* _Text segment_:
···
Nuclear Mangos

This blog is intended to provide reliable technical analysis of nuclear issues with non-state actors and nuclear beginner states. Some technical issues have important policy implications that citizens in a democracy should be able to make informed decisions about. The motivation for the blog has been the incredible amount of lies & hyperbole on the Iran situation of early 2006. The blog title is to remind you constantly of the quality of minds in charge of our nuclear security today.

Location: MA

Until recently I was a physics professor at Harvard, where I taught the nuclear and particle physics course, among others. I've recently left that position to work as an R&D physicist in security applications. I have never done classified weapons work.

Tuesday, July 01, 2008

How Much Uranium? (updated)

There are a number of stories in the news the last few days that hinge on issues of just how much uranium you need to build a weapon. I’ll get to addressing those items in subsequent posts. I just thought I’d lay out some general discussion first.

Critical Mass

Most people are familiar with the phrase "critical mass", as a colloquial term rather than a technical term. Recall that “fissile material” is material that can be used as the fissioning material in a weapon; for present purposes, that is mainly highly enriched uranium (HEU) though plutonium is also used in other contexts. Critical mass is, broadly speaking, the amount of fissile material that, if brought together, will result in a nuclear chain reaction and explosion.
···
[Dataset records]
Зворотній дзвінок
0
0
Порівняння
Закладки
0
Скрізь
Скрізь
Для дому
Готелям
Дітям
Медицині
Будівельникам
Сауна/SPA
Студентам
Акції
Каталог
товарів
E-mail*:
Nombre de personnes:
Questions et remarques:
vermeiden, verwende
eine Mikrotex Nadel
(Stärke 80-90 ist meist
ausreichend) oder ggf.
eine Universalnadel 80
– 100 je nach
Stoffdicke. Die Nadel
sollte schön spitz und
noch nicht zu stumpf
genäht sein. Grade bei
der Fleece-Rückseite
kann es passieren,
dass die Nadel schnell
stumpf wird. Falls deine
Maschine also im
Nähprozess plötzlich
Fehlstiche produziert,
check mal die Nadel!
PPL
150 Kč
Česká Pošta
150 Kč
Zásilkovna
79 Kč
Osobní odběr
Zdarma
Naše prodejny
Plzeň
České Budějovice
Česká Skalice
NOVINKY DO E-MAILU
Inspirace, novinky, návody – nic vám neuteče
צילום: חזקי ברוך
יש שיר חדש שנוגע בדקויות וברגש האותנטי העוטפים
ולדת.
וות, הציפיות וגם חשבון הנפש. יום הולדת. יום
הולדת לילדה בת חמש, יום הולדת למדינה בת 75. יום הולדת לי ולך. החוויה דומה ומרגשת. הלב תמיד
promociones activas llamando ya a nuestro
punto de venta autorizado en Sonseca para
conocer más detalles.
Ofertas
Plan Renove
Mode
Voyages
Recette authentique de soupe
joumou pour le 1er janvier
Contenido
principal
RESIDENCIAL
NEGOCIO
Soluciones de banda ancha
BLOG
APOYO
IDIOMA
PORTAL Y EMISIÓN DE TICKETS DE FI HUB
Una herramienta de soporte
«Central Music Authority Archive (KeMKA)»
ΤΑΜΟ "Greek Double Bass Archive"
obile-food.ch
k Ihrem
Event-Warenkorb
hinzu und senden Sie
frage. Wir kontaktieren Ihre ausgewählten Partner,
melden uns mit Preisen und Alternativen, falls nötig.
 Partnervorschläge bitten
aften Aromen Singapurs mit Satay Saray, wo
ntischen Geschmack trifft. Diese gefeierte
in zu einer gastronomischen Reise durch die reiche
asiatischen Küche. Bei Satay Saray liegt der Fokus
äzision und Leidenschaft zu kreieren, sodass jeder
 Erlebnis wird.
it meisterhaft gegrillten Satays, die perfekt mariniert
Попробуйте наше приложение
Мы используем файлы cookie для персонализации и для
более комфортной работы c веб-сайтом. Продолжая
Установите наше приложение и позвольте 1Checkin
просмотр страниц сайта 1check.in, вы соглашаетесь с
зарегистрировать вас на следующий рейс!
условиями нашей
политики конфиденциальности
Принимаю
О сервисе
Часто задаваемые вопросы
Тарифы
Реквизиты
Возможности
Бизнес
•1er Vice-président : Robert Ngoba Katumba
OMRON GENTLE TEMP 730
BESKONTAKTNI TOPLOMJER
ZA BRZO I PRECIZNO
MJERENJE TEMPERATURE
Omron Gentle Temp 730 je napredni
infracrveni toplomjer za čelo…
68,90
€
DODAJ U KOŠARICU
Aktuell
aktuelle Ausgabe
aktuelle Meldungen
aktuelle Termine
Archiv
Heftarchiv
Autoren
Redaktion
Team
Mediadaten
···
* _Assigned task_: List, in order, every title or heading line in the blog page about uranium.

* _Answer section_:
- Nuclear Mangos
- How Much Uranium? (updated)
- Critical Mass